Equally, Suárez will continue to find space in channels while using Sturridge as a reference point. With his excellent ball control and menacing dribbling skill, the Liverpool number seven will invariably draw the attention of a number of defenders when receiving the ball, thereby allowing Sturridge to focus on springing the offside trap.

With the remaining forward role filled by a winger like Raheem Sterling or Stewart Downing, Rodgers’ side can vary their attacking approach while maximising the size of the playing area.

Secondarily, accommodating Sturridge will ease the burden on Suárez. For all his brilliance this season, the South American forward has undeniably taken on too much responsibility. Rodgers has repeatedly lamented the fact that his talisman often cuts a defence to ribbons before finding that he has no square option to aid him in finishing off the chance created.

The statistics say it all: while Suárez averages 6.2 shots per game, Steven Gerrard’s 2.6 is the next highest figure.

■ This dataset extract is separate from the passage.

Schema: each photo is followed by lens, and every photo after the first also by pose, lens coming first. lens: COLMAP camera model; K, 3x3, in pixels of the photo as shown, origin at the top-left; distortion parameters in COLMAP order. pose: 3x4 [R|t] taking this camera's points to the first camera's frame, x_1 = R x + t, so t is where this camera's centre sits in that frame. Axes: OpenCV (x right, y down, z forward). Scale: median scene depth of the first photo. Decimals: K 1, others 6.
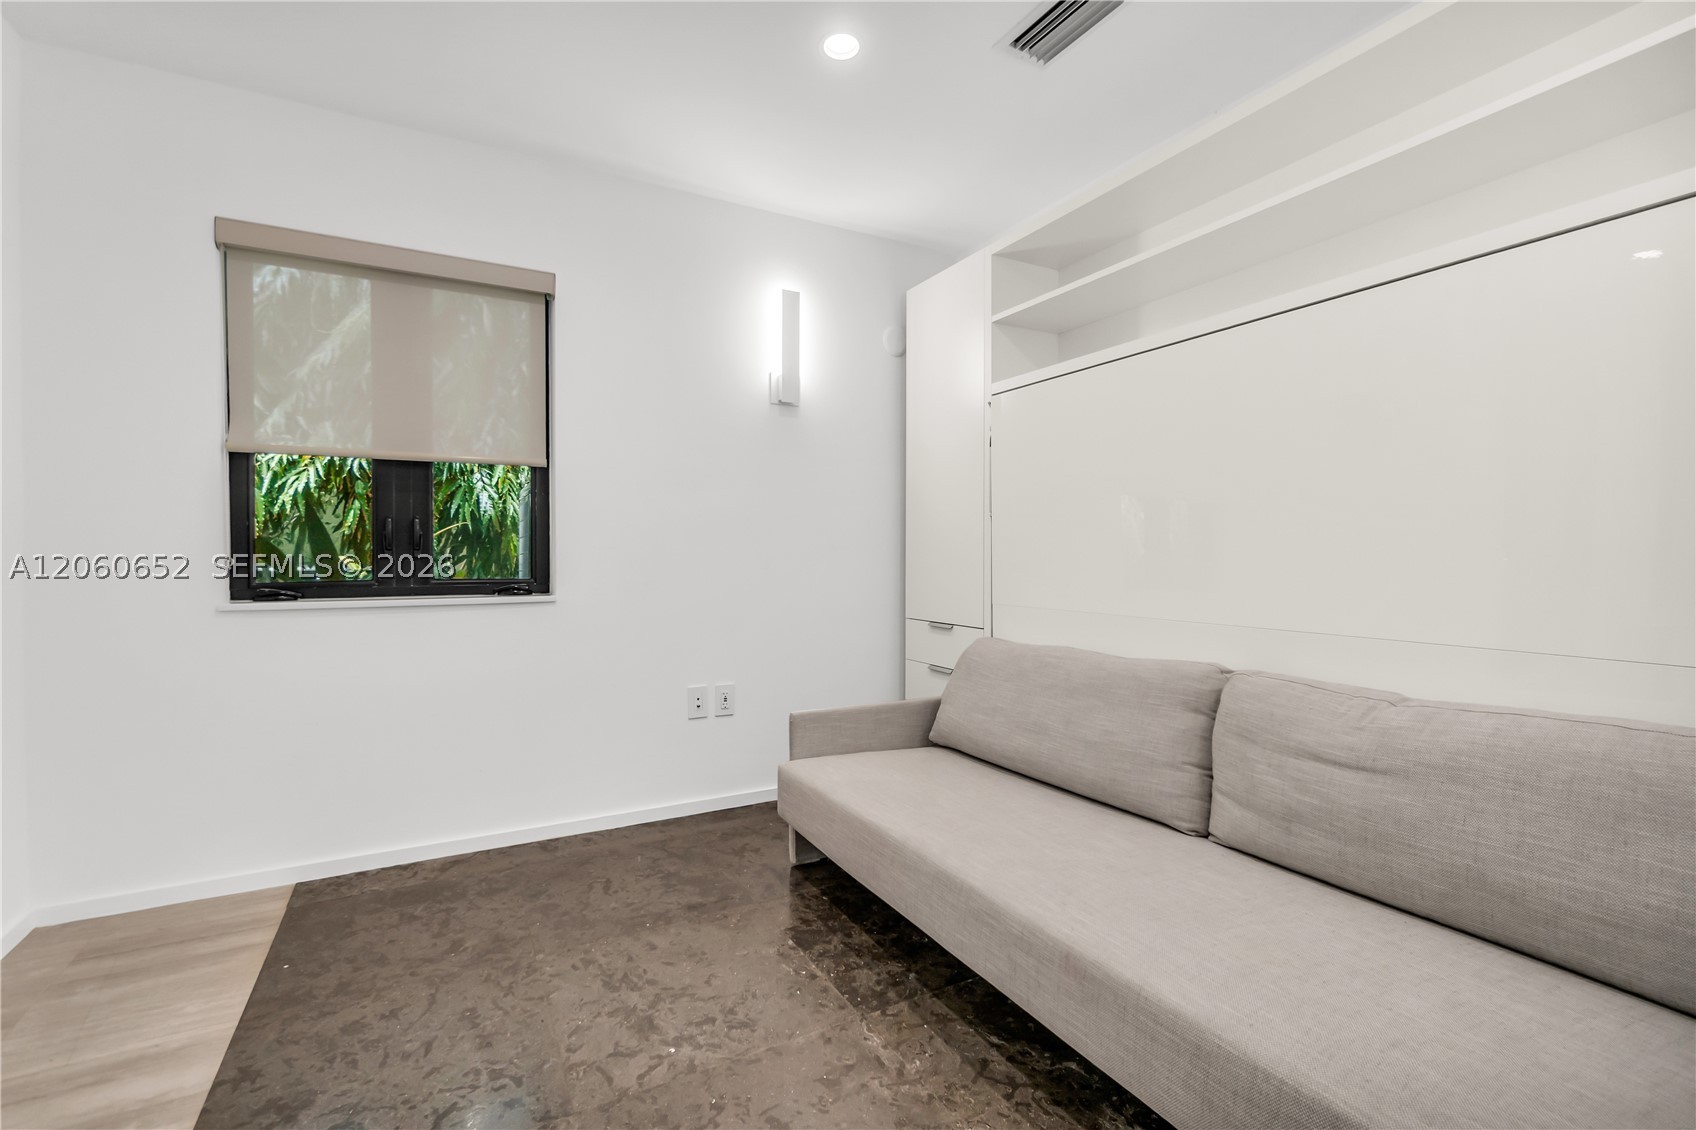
lens RADIAL K [[753.1, 0, 847.7], [0, 753.1, 561.2], [0, 0, 1]] dist [-0.013087, 0.000115]
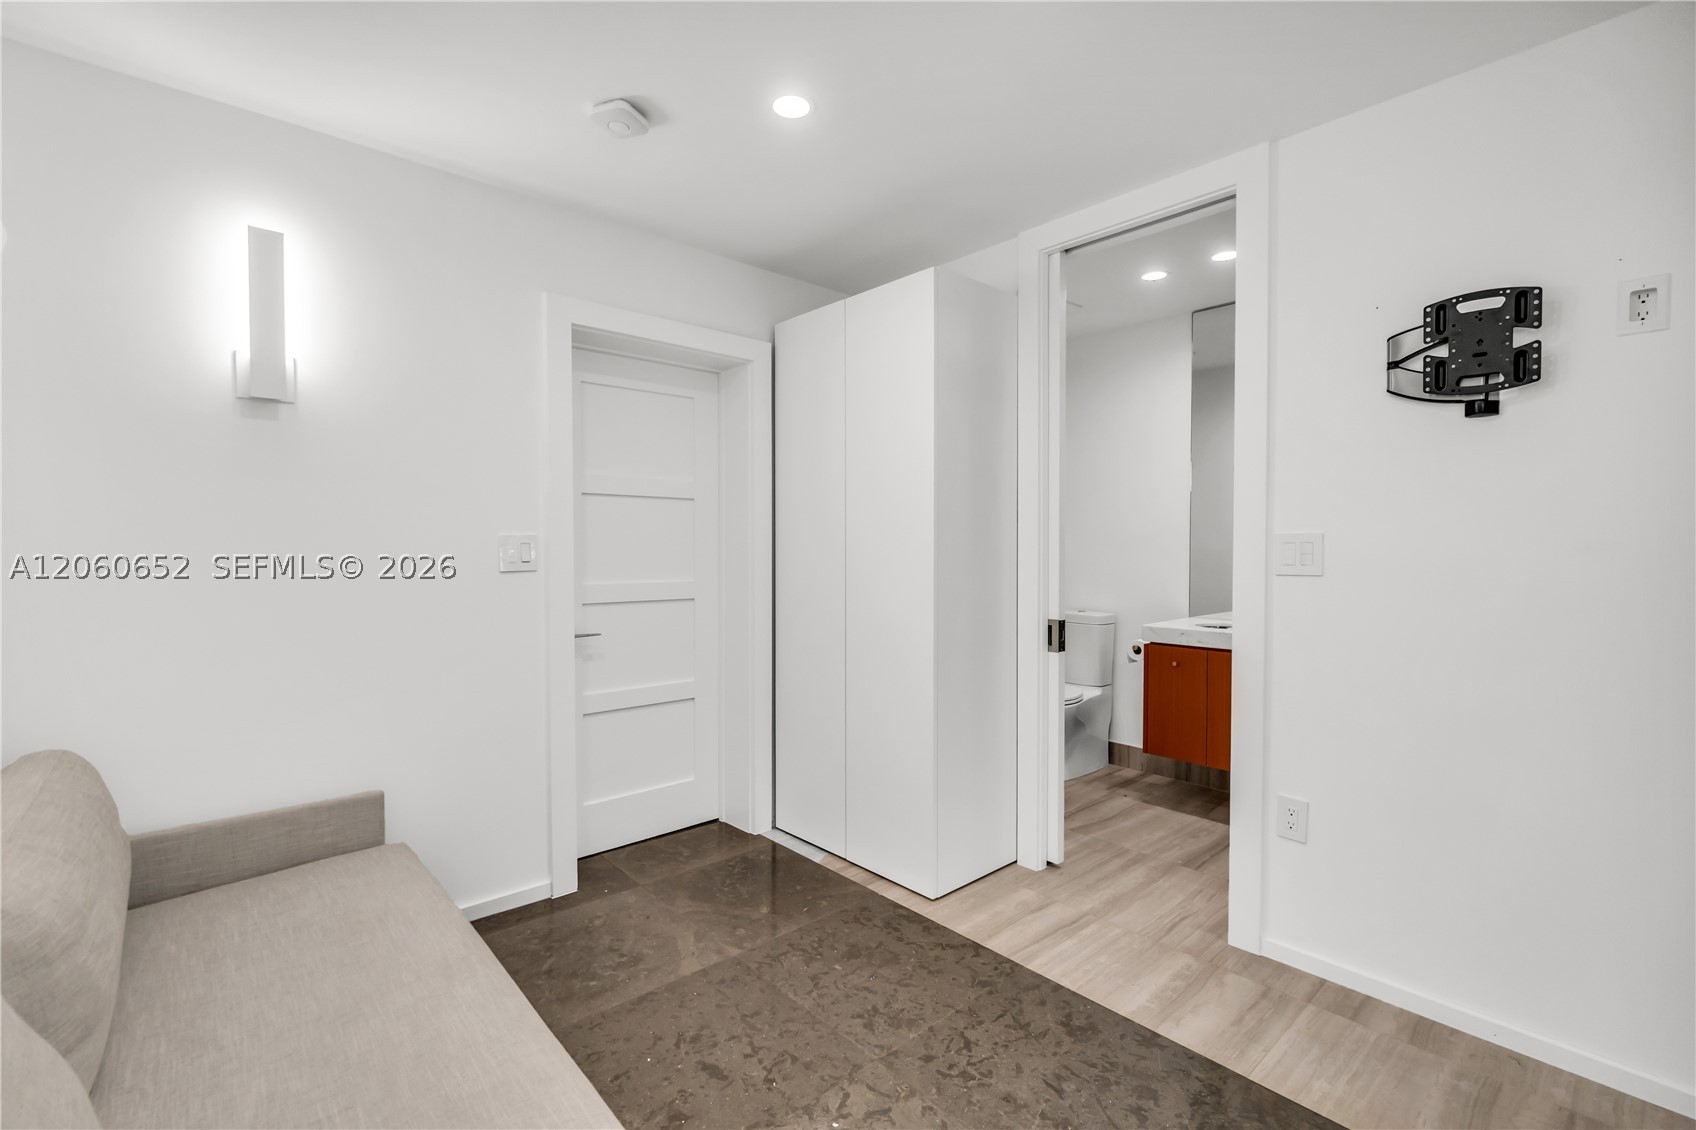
lens RADIAL K [[753.1, 0, 849.1], [0, 753.1, 561.2], [0, 0, 1]] dist [-0.013087, 0.000115]
pose [[-0.974154, 0.002319, -0.225871, -0.021777], [-0.006282, 0.999282, 0.037355, -0.171561], [0.225795, 0.037808, -0.973441, 2.055438]]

Those to have regularly occupied the wide forward roles, Raheem Sterling, Fabio Borini and Suso, average fewer than two shots per game. Sturridge’s figure will doubtless be far higher.

Some have questioned the wisdom of moving Suárez while he is in such a rich vein of form. While only Robin Van Persie has scored more than his fifteen Premier League goals this season, Rodgers pointed out that Suarez’s performances as a second striker were what convinced Liverpool to sign him in the first place.

“When he played at Ajax he played in behind as a number ten in between the lines and he played as a reverse winger from the left side. He was not quite out wide, he was tucked in. Wherever he plays, he will make the same movements and he will find the space because he is a world-class player.”

While playing in the withdrawn role for the Amsterdam side, Suárez scored 111 goals in 159 games. Furthermore, the Ajax system paired him with arguably the most out-and-out number nine around, Klaas-Jan Huntelaar. In 2007-08, the two players combined to score forty-nine Eredivisie goals. While the standard is not necessarily comparable, it is hard not to conclude that if Suárez can work with a finisher as unashamedly one-dimensional as Huntelaar, he can definitely produce the goods alongside Sturridge.

Given Brendan Rodgers’ expertise on the training ground, it looks a safe bet that he will quickly maximise the players’ understanding of their new roles and how they relate to each other. Sturridge will make his debut in Liverpool’s FA Cup third round tie against Mansfield Town on Sunday. While it would be silly to underestimate the Football League side, particularly as the game will be played at Field Mill, it is perhaps the ideal game in which to introduce the Reds’ new system.